Hi! <cut>
2016-09-01 10:33:20 140078976283392 [ERROR] Slave SQL: Error during XID COMMIT: failed to update GTID state in mysql.gtid_slave_pos: 1062: Duplicate entry '0-53' for key 'PRIMARY', Gtid 0-1-52, Internal MariaDB error code: 1942
This happens because the mysql.gtid_slave_pos table is MyISAM (which is default in mysql-test-run, but not in the normal server install), and parallel replication needs to roll back a transaction after it has updated the table.
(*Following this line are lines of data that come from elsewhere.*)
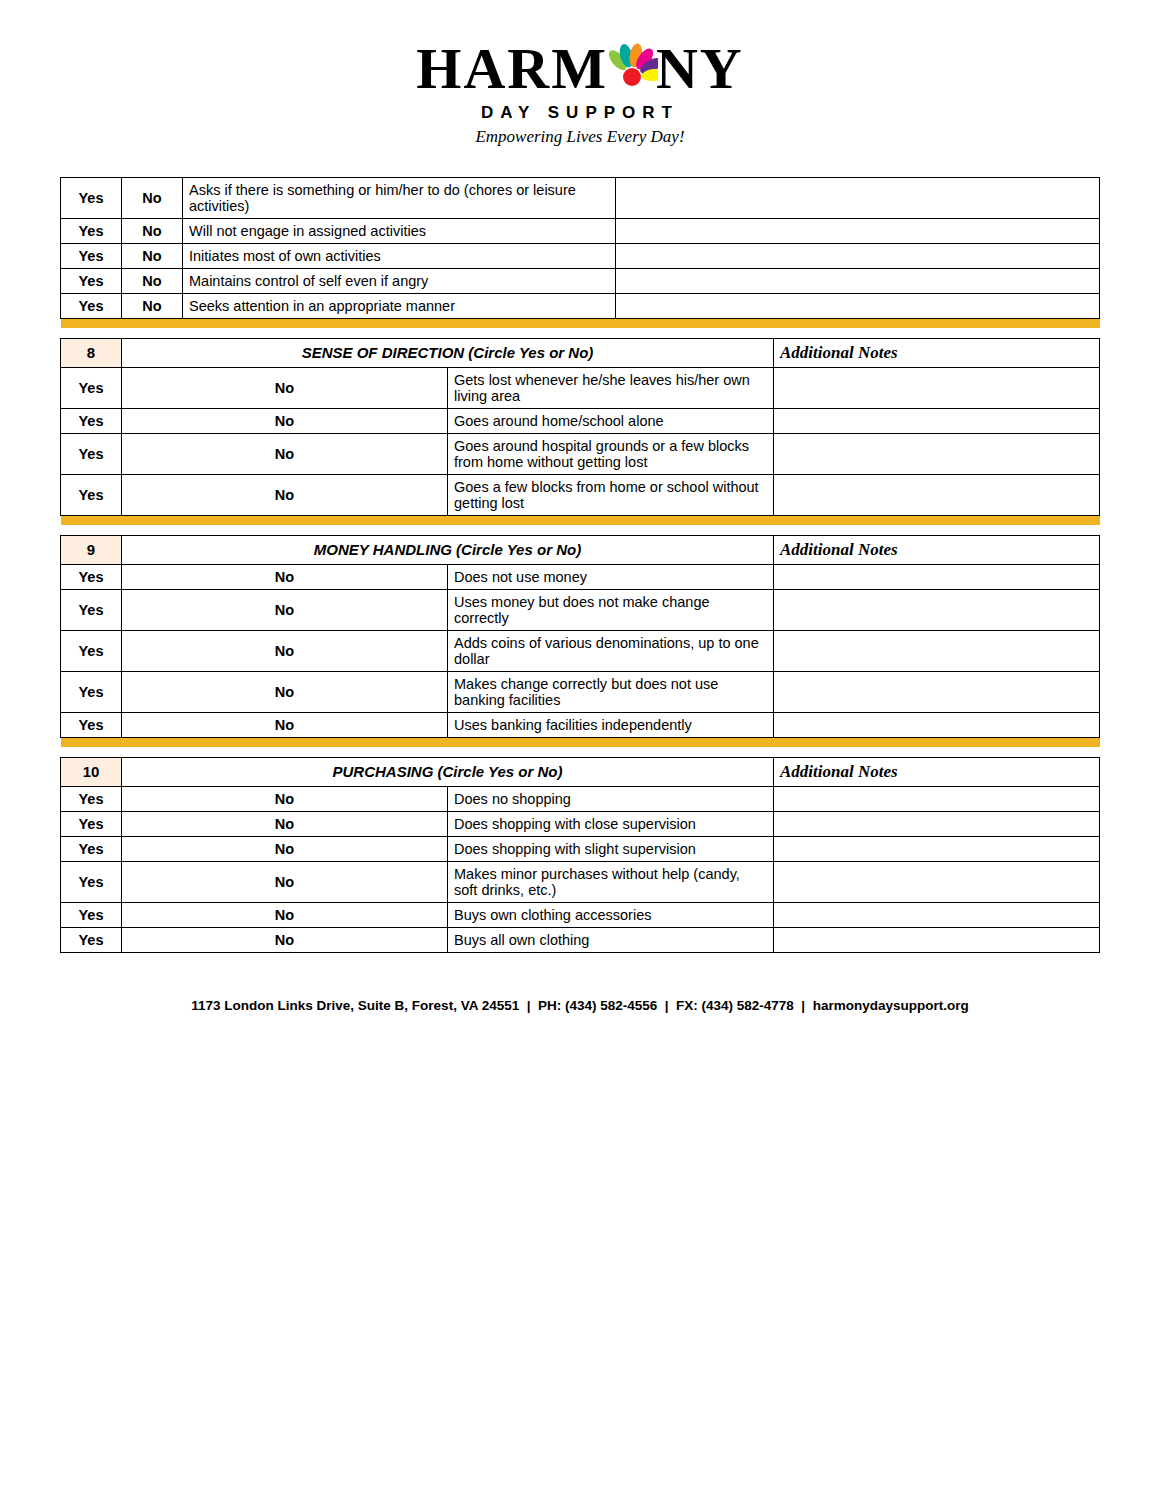HARM NY
DAY SUPPORT
Empowering Lives Every Day!
| Yes | No | Asks if there is something or him/her to do (chores or leisure activities) | |
| Yes | No | Will not engage in assigned activities | |
| Yes | No | Initiates most of own activities | |
| Yes | No | Maintains control of self even if angry | |
| Yes | No | Seeks attention in an appropriate manner | |
| 8 | SENSE OF DIRECTION (Circle Yes or No) | Additional Notes |
| Yes | No | Gets lost whenever he/she leaves his/her own living area | |
| Yes | No | Goes around home/school alone | |
| Yes | No | Goes around hospital grounds or a few blocks from home without getting lost | |
| Yes | No | Goes a few blocks from home or school without getting lost | |
| 9 | MONEY HANDLING (Circle Yes or No) | Additional Notes |
| Yes | No | Does not use money | |
| Yes | No | Uses money but does not make change correctly | |
| Yes | No | Adds coins of various denominations, up to one dollar | |
| Yes | No | Makes change correctly but does not use banking facilities | |
| Yes | No | Uses banking facilities independently | |
| 10 | PURCHASING (Circle Yes or No) | Additional Notes |
| Yes | No | Does no shopping | |
| Yes | No | Does shopping with close supervision | |
| Yes | No | Does shopping with slight supervision | |
| Yes | No | Makes minor purchases without help (candy, soft drinks, etc.) | |
| Yes | No | Buys own clothing accessories | |
| Yes | No | Buys all own clothing | |
1173 London Links Drive, Suite B, Forest, VA 24551 | PH: (434) 582-4556 | FX: (434) 582-4778 | harmonydaysupport.org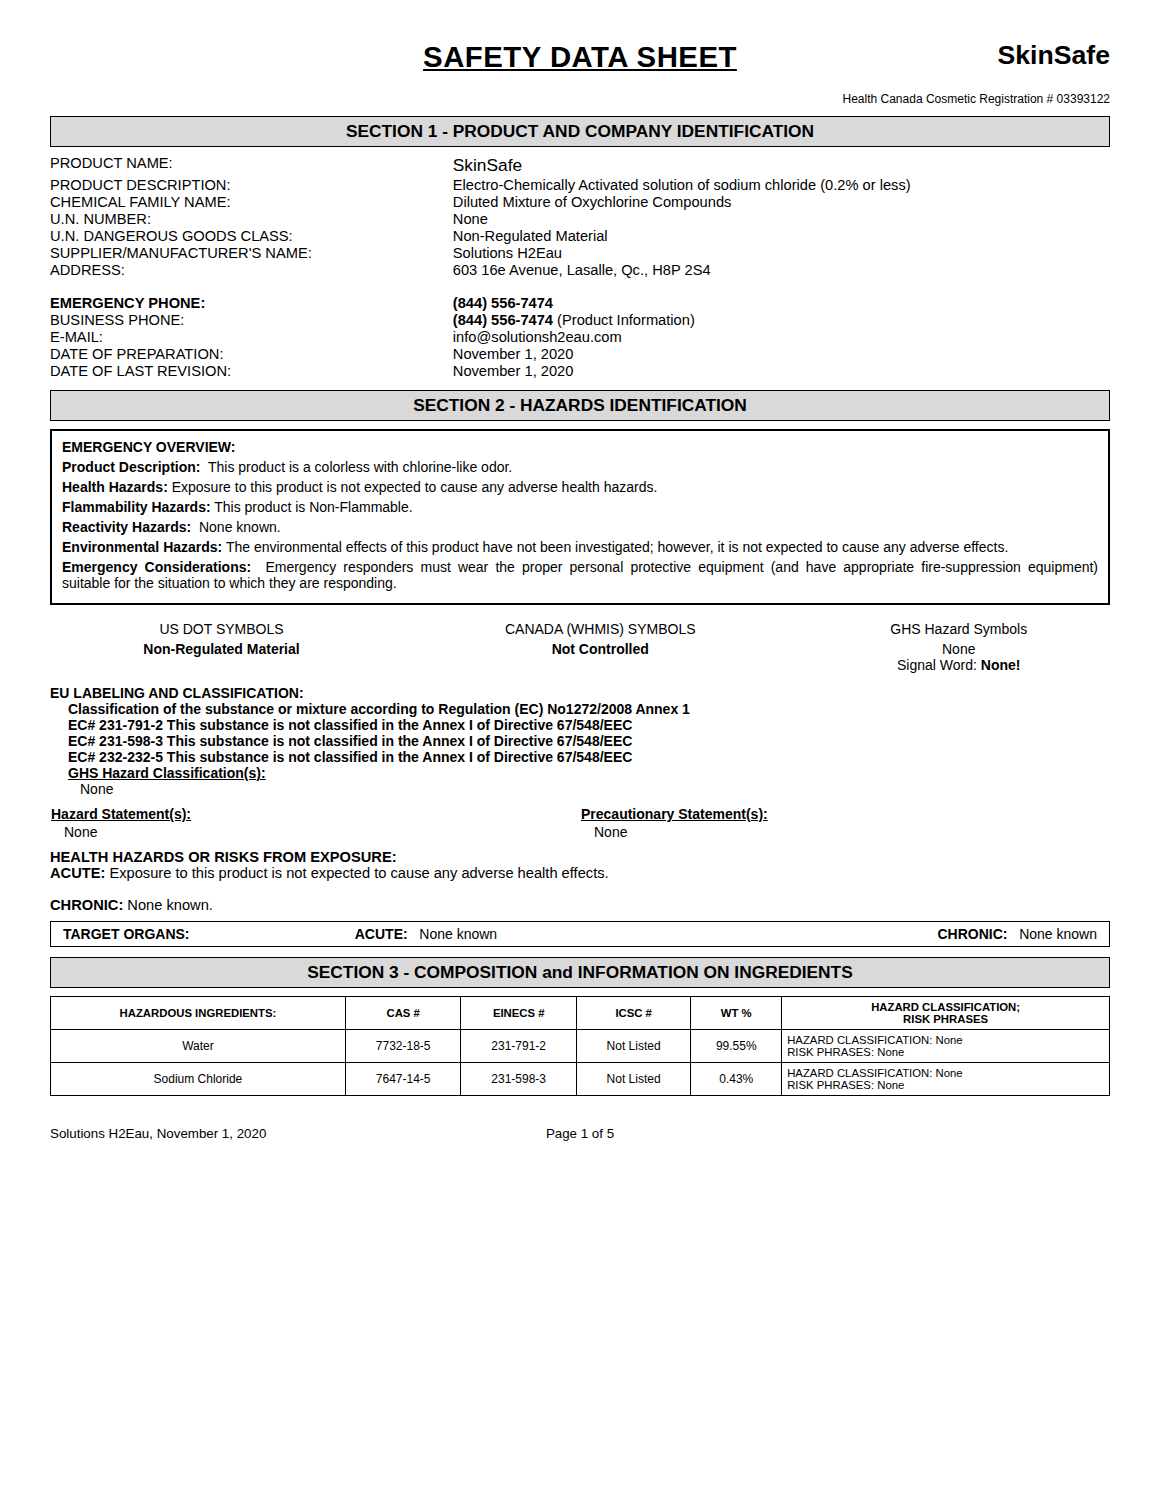SAFETY DATA SHEET
SkinSafe
Health Canada Cosmetic Registration # 03393122
SECTION 1 - PRODUCT AND COMPANY IDENTIFICATION
| PRODUCT NAME: | SkinSafe |
| PRODUCT DESCRIPTION: | Electro-Chemically Activated solution of sodium chloride (0.2% or less) |
| CHEMICAL FAMILY NAME: | Diluted Mixture of Oxychlorine Compounds |
| U.N. NUMBER: | None |
| U.N. DANGEROUS GOODS CLASS: | Non-Regulated Material |
| SUPPLIER/MANUFACTURER'S NAME: | Solutions H2Eau |
| ADDRESS: | 603 16e Avenue, Lasalle, Qc., H8P 2S4 |
| EMERGENCY PHONE: | (844) 556-7474 |
| BUSINESS PHONE: | (844) 556-7474 (Product Information) |
| E-MAIL: | info@solutionsh2eau.com |
| DATE OF PREPARATION: | November 1, 2020 |
| DATE OF LAST REVISION: | November 1, 2020 |
SECTION 2 - HAZARDS IDENTIFICATION
EMERGENCY OVERVIEW:
Product Description: This product is a colorless with chlorine-like odor.
Health Hazards: Exposure to this product is not expected to cause any adverse health hazards.
Flammability Hazards: This product is Non-Flammable.
Reactivity Hazards: None known.
Environmental Hazards: The environmental effects of this product have not been investigated; however, it is not expected to cause any adverse effects.
Emergency Considerations: Emergency responders must wear the proper personal protective equipment (and have appropriate fire-suppression equipment) suitable for the situation to which they are responding.
| US DOT SYMBOLS | CANADA (WHMIS) SYMBOLS | GHS Hazard Symbols |
| Non-Regulated Material | Not Controlled | None Signal Word: None! |
EU LABELING AND CLASSIFICATION:
Classification of the substance or mixture according to Regulation (EC) No1272/2008 Annex 1
EC# 231-791-2 This substance is not classified in the Annex I of Directive 67/548/EEC
EC# 231-598-3 This substance is not classified in the Annex I of Directive 67/548/EEC
EC# 232-232-5 This substance is not classified in the Annex I of Directive 67/548/EEC
GHS Hazard Classification(s):
None
| Hazard Statement(s): | Precautionary Statement(s): |
| None | None |
HEALTH HAZARDS OR RISKS FROM EXPOSURE:
ACUTE: Exposure to this product is not expected to cause any adverse health effects.
CHRONIC: None known.
| TARGET ORGANS: | ACUTE: None known | CHRONIC: None known |
SECTION 3 - COMPOSITION and INFORMATION ON INGREDIENTS
| HAZARDOUS INGREDIENTS: | CAS # | EINECS # | ICSC # | WT % | HAZARD CLASSIFICATION; RISK PHRASES |
| --- | --- | --- | --- | --- | --- |
| Water | 7732-18-5 | 231-791-2 | Not Listed | 99.55% | HAZARD CLASSIFICATION: None RISK PHRASES: None |
| Sodium Chloride | 7647-14-5 | 231-598-3 | Not Listed | 0.43% | HAZARD CLASSIFICATION: None RISK PHRASES: None |
Solutions H2Eau, November 1, 2020
Page 1 of 5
Because of MyISAM, the gtid_slave_pos change cannot be rolled back.
Sorry about the myisam part. I did say in #maria at once after I sent the email that the problem with 10.2 was wrong used engine, but apparently you missed that.
Maybe parallel replication could in this case manually undo its change in the table as part of the rollback. It's just a DELETE of the row previously inserted.
That could be a solution. In any case, I should at least look at adding a better error message if this happens.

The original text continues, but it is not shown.